The lines to return run from the one containing "thumb mcp: (543, 334)" through the end of the material; give them exactly and leave out the pictures.

### Excerpted data
● ● ●

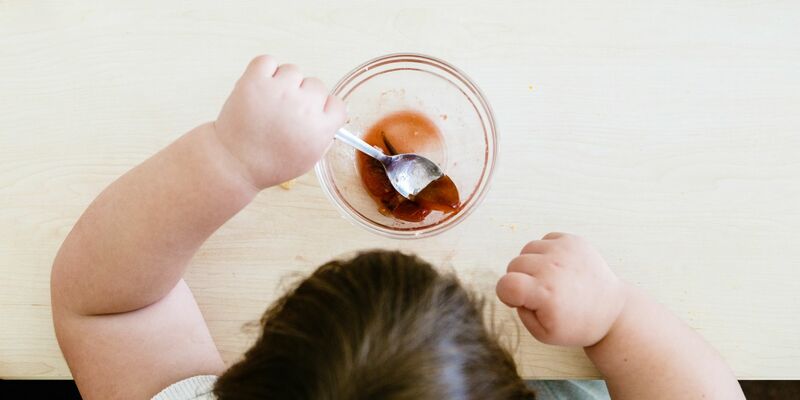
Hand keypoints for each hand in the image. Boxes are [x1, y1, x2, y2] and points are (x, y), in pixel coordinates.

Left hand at [214, 55, 345, 188]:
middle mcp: (303, 106)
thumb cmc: (270, 164)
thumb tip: (329, 115)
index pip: (337, 104)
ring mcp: (279, 91)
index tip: (313, 114)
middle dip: (303, 96)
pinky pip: (268, 61)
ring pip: (293, 71)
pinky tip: (260, 88)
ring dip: (284, 82)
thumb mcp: (308, 159)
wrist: (234, 163)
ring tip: (269, 102)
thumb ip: (323, 135)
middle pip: (316, 85)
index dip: (324, 108)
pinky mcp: (255, 80)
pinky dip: (265, 70)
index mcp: (320, 128)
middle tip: (286, 111)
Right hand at [496, 233, 627, 346]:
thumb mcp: (543, 334)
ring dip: (531, 264)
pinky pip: (544, 240)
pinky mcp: (574, 241)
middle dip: (519, 279)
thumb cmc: (576, 325)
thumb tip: (513, 289)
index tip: (517, 301)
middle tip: (538, 293)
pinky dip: (546, 253)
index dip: (506, 294)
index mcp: (545, 294)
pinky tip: (558, 268)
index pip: (505, 284)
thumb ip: (520, 312)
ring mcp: (565, 250)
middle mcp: (553, 268)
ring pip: (527, 249)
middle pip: (513, 264)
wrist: (611, 310)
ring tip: (549, 279)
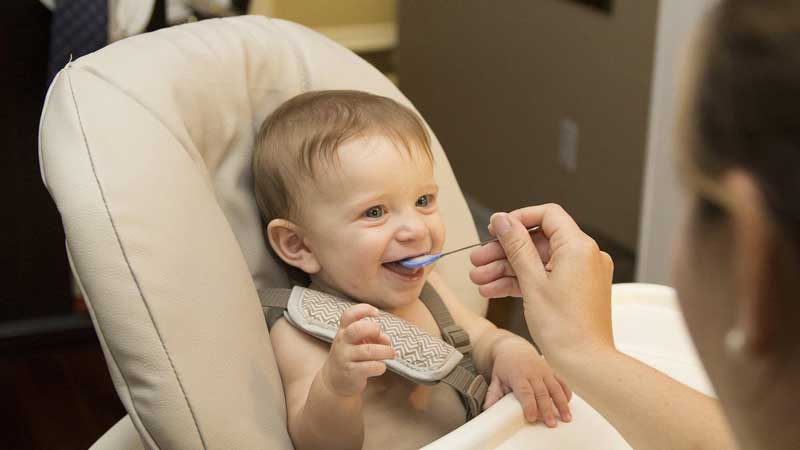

● ● ●

### Response below
thumb mcp: (543, 334)
ring dip: (531, 264)
pinky pip: (544, 240)
pinky mcp: (574, 241)
middle dip: (519, 279)
thumb cmc: (576, 325)
thumb tip: (513, 289)
index tip: (517, 301)
middle tip: (538, 293)
pinky dip: (546, 253)
index dip: (506, 294)
index mcp: (545, 294)
pinky tip: (558, 268)
index pip: (505, 284)
thumb ip: (520, 312)
ring mcp: (565, 250)
middle mcp: (553, 268)
ring pip: (527, 249)
middle pip: (513, 264)
wrist: (611, 310)
ring tip: (549, 279)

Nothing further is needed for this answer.